+++ 本文抜粋

一般的に対応される劇団も多い中で、下記のような意見もあり、あまり歓迎されない方法であることがうかがえます。「事前の台本貸し出しは利用したことがあるが台本を読んだところで内容は理解できても(ねたばれ)台詞やアドリブは聴き取れなかったので残念」「その人が楽しめるなら良いと思うが、私自身はあまり事前情報は入れたくないタイプなので次の展開が目に入ってしまう恐れがある方法は避けたいと感じた」

「字幕」はただ台本の台詞を書き起こしているのではなく、表記やタイミングなど演劇の進行にあわせて楽しむための工夫ができます。
「台本」ではなく「字幕」の形を選ぶ方が多いのはそういった背景も影響しているのではないでしょうか。進行に合わせた工夫=同時性が重視されていることがわかりました。

では、最低限、この対応さえあれば演劇を観に行きたい、というラインはどこなのでしょうか。


4-3. この情報保障があれば観に行きたいという対応を教えてください。いくつでも好きなだけチェックしてください。

++++++
+++ 提供資料

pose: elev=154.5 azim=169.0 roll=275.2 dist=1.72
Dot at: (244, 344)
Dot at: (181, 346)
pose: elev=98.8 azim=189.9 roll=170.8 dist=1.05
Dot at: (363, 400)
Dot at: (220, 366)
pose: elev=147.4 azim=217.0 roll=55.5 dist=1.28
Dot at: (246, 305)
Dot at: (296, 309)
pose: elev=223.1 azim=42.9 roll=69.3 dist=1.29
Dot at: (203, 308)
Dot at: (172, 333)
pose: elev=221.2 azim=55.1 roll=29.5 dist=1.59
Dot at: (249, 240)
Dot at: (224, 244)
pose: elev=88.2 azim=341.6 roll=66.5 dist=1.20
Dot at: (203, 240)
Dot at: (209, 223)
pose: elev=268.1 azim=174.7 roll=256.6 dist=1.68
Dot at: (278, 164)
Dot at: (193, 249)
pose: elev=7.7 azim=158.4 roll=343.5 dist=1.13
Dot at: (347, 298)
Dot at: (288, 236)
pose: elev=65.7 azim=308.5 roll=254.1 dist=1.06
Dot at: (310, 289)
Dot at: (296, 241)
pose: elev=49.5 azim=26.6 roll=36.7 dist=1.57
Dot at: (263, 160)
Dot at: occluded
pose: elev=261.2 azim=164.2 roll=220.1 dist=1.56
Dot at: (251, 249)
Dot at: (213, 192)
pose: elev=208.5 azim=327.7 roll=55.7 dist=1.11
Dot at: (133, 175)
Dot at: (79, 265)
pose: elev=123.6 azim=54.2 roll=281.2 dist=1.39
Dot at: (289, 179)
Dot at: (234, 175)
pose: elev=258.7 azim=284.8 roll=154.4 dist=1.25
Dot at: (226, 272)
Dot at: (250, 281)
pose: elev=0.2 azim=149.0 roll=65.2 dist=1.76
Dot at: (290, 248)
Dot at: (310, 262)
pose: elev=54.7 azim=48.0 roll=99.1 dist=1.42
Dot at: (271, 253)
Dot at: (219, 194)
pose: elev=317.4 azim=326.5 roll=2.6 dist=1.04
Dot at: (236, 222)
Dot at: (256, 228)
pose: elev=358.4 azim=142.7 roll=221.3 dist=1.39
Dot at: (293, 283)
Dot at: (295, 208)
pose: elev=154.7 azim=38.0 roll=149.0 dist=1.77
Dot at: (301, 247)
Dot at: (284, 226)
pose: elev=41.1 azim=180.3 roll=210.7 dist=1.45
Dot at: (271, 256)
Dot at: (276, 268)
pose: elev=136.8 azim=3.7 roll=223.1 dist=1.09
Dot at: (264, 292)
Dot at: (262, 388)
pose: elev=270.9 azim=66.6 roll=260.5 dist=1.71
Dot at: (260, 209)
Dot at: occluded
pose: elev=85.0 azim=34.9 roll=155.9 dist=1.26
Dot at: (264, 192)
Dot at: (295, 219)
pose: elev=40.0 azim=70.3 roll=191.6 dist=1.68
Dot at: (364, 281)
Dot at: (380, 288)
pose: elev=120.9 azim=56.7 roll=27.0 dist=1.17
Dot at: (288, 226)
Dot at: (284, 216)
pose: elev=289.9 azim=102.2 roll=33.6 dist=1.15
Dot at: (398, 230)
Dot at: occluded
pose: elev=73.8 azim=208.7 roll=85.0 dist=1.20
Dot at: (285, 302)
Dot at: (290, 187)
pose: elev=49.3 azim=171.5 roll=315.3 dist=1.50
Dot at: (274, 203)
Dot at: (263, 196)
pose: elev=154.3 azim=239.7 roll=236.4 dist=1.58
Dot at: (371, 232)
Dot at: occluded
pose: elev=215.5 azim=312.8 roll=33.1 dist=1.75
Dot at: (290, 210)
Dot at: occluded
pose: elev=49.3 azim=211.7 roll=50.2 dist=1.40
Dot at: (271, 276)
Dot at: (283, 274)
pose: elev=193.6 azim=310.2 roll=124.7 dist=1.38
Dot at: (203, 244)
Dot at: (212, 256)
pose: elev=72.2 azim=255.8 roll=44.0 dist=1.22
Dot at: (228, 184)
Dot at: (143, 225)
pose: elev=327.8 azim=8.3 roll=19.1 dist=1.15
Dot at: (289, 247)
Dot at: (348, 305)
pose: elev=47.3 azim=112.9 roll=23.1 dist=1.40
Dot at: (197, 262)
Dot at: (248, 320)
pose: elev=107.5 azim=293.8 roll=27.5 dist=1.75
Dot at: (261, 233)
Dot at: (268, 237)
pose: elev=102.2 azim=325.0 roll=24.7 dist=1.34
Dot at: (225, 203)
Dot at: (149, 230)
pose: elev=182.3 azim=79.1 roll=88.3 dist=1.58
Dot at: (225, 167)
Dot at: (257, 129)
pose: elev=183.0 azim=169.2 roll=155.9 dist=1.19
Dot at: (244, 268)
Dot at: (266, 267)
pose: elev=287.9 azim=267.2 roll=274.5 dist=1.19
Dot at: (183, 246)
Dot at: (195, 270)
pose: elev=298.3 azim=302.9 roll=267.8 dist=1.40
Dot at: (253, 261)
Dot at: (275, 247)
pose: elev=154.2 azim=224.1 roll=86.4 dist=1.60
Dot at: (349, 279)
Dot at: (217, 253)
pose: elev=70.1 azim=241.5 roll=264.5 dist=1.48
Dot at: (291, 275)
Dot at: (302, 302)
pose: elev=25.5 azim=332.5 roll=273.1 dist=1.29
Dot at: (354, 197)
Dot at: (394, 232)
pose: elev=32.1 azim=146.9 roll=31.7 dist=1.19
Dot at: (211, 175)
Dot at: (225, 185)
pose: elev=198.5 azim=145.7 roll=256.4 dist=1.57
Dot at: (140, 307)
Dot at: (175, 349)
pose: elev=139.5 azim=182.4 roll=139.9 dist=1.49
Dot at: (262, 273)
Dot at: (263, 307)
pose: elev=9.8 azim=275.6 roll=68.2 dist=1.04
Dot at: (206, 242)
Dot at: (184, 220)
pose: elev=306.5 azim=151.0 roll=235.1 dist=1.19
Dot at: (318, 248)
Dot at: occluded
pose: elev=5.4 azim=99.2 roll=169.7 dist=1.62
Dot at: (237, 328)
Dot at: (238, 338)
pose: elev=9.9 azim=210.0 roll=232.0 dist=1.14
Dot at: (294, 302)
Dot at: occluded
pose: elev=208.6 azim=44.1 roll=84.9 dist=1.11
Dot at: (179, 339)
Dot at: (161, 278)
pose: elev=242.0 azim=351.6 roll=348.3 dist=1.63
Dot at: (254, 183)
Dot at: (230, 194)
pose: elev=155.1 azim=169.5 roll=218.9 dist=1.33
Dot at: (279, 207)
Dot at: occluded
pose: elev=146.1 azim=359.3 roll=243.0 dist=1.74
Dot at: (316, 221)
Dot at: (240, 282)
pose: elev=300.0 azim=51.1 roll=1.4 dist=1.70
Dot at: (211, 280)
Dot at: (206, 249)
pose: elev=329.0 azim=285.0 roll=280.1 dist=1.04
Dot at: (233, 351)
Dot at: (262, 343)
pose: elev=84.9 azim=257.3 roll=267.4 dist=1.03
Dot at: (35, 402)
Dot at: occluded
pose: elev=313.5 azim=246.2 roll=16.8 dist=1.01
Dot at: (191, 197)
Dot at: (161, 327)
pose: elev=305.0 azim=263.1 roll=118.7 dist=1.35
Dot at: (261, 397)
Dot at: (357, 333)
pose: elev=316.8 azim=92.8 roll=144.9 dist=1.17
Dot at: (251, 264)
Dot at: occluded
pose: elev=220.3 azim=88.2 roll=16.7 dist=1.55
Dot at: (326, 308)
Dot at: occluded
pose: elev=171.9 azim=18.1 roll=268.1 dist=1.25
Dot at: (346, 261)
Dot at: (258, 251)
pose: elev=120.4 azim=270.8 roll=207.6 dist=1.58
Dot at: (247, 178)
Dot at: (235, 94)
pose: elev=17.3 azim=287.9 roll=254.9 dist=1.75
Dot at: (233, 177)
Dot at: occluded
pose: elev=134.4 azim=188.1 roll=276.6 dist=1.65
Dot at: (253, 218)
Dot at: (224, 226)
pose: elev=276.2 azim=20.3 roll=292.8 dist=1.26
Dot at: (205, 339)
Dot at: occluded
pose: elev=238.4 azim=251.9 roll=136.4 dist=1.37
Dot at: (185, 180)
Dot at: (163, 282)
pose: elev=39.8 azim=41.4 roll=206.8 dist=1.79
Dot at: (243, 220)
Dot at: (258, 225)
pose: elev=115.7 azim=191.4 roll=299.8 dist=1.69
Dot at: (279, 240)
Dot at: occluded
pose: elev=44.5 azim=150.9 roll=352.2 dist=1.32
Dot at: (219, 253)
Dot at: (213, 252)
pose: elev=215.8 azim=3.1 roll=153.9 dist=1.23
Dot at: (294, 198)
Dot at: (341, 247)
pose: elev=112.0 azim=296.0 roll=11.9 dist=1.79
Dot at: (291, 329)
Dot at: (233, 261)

++++++

■ **取り組む課題**
演劇の字幕に関する本文から、「一般的に対応される劇団も多い」以降「ある方法は避けたいと感じた」」までの部分を、一字も変えずに引用してもらえますか？

■ **課題の解答**
一般的に対応される劇団も多い中で、下記のような意見もあり、あまり歓迎されない方法であることがうかがえます。「事前の台本貸し出しは利用したことがあるが台本を読んだところで内容は理解できても(ねたばれ)台詞やアドリブは聴き取れなかったので残念」「その人が楽しめるなら良いと思うが、私自身はあまり事前情報は入れたくないタイプなので次の展開が目に入ってしまう恐れがある方法は避けたいと感じた」